When I was a teenager, I had a favorite poem that went like this:
When to distant waterfalls I roam, I dream of my wisteria at home.
No doubt an Englishman wrote it, but I don’t know who these days.
I don’t grow wisteria, in fact I ripped them out of my back yard owing to their tendency to take over. In the South they have been known to topple whole buildings. But I do have the feelings for home similar to those expressed by this poet.
Perhaps it is because I spent so much time traveling when I was an active participant in the labor force. Perhaps it is the effect of being relatively rootless throughout my childhood, but all I want to do these days is stay home.
Another favorite poem went:
“Breathes there a man with soul so dead, that he has never to himself said:”This is my own my native land?”
For me that’s the Commonwealth of Virginia.
Another poet wrote:
I’m glad my house is a little house, Not too tall or wide. I’m glad the hovering butterflies feel free to come inside.”
Yes, I have been clearing out again because I can see into the future, and the future does not include this house. David and I are having much difficulty keeping things going…it takes two of us. If and when there is only one of us the inevitable will happen.
As I tossed file drawers of decades old ‘stuff’ away yesterday (I made David actually carry it to the recycle bin), I looked over the hundreds of pages of news clippings, magazine articles, notes about my various TV and radio appearances, some of which I have on tape; notes of approval from higher up bosses in my organization as well as letters of commendation, photographs from newspapers and magazines; Reports I wrote as a Congressional staffer, and testimony before Congress years later. I felt a bit torn.
“You should keep that stuff,” says David, the only witness to my brilliant career.
What are you going to do, pour over it and weep if I predeceased you? My kids won’t want it, they might like to hear about grandma so-in-so, but who cares if I got an outstanding evaluation one year. I don’t even care anymore.
NO, I wasn’t on the pity pot, just being realistic. I can’t think of anything more boring than the small wins and losses of ones business career. What seemed like triumphs at the time, seem small and insignificant now. After all, I might have worked in the Finance Department, but I did not make 20 million as a financier. And, I might have been on radio and TV from time to time, but am not Meryl Streep. Except for Hillary, I eschew political tales, although I tried reading Jane Fonda’s bio and got bored, and look at the commotion she caused.
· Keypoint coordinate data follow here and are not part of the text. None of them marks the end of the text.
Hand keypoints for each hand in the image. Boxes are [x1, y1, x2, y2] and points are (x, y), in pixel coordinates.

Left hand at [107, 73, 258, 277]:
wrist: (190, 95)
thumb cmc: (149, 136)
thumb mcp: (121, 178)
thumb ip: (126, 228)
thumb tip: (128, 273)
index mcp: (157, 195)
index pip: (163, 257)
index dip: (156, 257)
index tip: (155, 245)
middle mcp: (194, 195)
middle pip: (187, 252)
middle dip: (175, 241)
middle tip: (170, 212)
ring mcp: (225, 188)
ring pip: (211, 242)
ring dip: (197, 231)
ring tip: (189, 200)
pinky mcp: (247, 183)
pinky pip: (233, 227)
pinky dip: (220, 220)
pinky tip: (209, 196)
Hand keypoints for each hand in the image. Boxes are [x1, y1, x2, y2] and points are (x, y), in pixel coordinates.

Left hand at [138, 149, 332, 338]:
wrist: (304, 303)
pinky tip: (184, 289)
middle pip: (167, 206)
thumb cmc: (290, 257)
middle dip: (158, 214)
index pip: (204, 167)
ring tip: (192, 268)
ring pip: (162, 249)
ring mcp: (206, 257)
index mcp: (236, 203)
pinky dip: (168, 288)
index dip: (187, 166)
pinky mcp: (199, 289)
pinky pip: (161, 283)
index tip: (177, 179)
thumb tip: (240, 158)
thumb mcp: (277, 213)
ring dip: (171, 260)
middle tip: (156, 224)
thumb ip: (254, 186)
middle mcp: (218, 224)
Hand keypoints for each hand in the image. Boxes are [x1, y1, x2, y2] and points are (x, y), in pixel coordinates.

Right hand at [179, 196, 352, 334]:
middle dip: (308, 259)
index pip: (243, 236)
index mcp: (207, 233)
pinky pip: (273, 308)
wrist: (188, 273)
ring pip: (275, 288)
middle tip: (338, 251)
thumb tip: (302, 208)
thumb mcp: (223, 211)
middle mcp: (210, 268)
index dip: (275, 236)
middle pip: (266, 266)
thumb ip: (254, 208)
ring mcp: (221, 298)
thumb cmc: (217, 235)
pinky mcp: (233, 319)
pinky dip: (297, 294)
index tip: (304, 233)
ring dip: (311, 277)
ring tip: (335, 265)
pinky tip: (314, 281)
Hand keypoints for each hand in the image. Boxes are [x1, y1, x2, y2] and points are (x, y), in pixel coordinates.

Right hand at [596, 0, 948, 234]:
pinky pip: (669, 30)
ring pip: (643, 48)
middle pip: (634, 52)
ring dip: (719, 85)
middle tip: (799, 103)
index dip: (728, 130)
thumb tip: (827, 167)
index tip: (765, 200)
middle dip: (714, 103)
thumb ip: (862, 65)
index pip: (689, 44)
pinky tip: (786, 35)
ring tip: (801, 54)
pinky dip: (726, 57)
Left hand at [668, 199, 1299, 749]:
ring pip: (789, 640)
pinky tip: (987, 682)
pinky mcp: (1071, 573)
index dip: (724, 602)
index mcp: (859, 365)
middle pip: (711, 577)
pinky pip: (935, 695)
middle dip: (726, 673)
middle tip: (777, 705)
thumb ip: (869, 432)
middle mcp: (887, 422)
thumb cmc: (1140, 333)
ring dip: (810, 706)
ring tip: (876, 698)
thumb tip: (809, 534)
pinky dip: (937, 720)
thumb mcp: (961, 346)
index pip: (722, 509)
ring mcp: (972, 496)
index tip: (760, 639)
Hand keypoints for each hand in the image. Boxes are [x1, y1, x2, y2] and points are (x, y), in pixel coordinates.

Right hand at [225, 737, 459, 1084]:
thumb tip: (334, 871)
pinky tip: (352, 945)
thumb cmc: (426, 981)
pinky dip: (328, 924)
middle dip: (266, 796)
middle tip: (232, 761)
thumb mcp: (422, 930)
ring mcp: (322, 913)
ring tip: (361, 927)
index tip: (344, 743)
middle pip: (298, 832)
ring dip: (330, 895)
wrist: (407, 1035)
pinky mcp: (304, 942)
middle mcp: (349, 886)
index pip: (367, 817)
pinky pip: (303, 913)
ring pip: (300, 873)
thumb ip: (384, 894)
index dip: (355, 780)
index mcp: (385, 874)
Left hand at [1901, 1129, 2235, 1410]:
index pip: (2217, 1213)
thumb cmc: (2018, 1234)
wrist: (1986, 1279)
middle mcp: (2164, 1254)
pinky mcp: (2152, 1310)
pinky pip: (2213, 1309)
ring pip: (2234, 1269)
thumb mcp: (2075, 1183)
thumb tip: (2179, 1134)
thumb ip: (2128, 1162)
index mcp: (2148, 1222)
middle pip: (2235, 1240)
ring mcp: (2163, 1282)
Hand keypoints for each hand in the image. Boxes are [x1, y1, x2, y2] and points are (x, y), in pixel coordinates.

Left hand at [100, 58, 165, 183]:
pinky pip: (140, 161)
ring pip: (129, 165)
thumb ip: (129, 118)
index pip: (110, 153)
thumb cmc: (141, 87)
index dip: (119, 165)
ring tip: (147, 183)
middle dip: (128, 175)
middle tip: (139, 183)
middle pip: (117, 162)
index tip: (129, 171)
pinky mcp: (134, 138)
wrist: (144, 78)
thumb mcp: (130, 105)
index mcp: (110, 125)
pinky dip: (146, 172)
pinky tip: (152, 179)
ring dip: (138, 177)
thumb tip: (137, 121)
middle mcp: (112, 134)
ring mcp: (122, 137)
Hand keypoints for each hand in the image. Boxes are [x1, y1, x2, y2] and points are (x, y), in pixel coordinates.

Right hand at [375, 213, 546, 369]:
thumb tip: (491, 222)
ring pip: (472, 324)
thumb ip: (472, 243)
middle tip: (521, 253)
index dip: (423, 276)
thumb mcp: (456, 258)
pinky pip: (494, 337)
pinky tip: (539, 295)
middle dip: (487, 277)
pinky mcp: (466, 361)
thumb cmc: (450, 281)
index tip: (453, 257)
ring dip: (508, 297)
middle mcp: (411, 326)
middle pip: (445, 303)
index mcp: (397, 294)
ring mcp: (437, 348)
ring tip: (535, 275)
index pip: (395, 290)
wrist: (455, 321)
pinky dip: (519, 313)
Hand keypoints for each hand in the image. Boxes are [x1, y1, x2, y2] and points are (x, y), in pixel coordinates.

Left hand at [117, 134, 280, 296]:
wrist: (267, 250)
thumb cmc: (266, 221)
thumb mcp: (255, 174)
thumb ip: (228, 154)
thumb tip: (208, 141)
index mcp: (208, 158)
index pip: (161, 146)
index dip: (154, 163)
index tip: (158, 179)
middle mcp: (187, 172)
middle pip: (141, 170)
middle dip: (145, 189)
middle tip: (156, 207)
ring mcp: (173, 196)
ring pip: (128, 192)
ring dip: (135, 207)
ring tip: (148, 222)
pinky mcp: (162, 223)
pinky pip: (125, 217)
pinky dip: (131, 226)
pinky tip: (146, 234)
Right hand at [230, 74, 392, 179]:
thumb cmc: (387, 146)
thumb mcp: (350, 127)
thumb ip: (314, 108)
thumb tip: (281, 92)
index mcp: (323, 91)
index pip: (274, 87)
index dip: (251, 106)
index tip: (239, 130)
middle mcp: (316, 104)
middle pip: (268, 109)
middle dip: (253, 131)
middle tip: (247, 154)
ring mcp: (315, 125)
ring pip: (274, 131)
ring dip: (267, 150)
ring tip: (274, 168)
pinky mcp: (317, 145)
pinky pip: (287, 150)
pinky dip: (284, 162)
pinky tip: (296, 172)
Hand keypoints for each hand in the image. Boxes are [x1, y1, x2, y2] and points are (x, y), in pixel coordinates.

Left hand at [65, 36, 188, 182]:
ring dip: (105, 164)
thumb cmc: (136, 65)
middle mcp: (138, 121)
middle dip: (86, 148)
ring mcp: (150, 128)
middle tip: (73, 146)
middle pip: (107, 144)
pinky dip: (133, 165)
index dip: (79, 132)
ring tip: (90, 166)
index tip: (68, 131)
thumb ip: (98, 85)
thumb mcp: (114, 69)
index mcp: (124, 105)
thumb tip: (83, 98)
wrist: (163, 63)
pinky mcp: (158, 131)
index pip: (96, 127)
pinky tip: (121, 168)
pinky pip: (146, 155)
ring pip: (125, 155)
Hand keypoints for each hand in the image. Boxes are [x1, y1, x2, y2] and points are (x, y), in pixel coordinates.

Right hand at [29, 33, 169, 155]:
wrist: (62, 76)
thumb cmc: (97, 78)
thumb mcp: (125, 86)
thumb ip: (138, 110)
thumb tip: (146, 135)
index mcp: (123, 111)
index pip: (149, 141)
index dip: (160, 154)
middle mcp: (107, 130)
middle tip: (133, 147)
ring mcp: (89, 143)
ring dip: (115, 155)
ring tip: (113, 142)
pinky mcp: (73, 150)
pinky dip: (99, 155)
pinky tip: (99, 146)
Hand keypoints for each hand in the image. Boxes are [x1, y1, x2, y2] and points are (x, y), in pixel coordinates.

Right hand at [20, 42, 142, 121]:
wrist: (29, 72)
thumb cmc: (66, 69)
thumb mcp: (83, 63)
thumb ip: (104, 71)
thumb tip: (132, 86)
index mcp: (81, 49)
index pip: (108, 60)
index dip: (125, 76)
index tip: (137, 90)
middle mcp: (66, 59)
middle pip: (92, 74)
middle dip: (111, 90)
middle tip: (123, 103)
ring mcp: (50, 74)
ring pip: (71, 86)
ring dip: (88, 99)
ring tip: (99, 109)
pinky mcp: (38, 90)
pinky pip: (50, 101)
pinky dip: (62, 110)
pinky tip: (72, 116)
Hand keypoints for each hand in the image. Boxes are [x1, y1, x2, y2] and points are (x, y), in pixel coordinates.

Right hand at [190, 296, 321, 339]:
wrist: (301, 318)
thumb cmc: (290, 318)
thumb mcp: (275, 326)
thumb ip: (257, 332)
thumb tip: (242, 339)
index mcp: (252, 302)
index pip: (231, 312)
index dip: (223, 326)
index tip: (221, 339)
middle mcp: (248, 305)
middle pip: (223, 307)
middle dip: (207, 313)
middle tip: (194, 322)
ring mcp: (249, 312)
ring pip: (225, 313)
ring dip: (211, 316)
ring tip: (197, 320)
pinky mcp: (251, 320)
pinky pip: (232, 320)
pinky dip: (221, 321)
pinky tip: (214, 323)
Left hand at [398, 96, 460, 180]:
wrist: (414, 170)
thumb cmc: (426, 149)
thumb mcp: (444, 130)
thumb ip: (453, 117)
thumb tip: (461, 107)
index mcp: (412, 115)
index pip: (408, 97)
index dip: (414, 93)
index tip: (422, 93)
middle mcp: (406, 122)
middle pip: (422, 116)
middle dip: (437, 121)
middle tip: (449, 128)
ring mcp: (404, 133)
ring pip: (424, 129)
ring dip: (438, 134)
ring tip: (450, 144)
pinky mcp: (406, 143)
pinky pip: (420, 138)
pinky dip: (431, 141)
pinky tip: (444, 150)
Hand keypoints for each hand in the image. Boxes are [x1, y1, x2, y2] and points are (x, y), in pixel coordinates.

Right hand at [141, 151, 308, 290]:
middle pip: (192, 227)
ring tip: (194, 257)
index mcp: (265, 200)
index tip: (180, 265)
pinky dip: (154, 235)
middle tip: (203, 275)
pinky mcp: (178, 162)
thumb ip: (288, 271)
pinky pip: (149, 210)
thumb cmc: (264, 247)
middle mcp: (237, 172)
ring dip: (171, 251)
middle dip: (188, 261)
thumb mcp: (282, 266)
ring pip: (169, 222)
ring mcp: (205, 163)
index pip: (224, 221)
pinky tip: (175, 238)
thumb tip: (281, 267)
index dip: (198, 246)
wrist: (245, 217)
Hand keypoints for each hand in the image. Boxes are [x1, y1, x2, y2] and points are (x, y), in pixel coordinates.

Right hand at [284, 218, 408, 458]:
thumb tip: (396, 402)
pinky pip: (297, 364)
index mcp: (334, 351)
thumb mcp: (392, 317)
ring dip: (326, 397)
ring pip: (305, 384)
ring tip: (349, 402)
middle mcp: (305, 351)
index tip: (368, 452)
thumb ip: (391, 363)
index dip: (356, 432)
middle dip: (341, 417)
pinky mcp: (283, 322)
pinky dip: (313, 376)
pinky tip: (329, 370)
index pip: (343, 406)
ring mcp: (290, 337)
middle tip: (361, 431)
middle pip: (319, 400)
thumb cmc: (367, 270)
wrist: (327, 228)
When I say I read bios, I mean certain famous people. I have read at least six biographies about Jane Austen, and even took two continuing education classes at Georgetown on her life and works. Ditto Virginia Woolf, George Sand, Janet Frame,and the crazy Anne Sexton.
I have yet another Jane Austen bio on my Kindle (more about this later). I have also read most of M.F.K. Fisher’s memoirs. And, a day or two ago, I started Julia Child’s new bio Dearie. When I was a graduate history student, I read several biographies about Margaret Thatcher and Sir Winston, as well as other bios about British notables.
On the other hand, I love to hear about my friend’s adventures and experiences, which is why I read the blogs I continue to read. Perhaps that’s the key. I don’t read bios to read bios, I read them because I genuinely care about someone.
Anyway, I am doing what we all must do and clear the clutter away, from our houses, from our minds, etc. Besides, I need drawer space for all the yarn I have been accumulating. Do I hear someone scratching at the door? But I don’t have cats anymore.
And in case you wondered, my begonia just keeps giving and giving which is why I will stay home until October when I fly to CA to see my son and his family and meet Mage in person.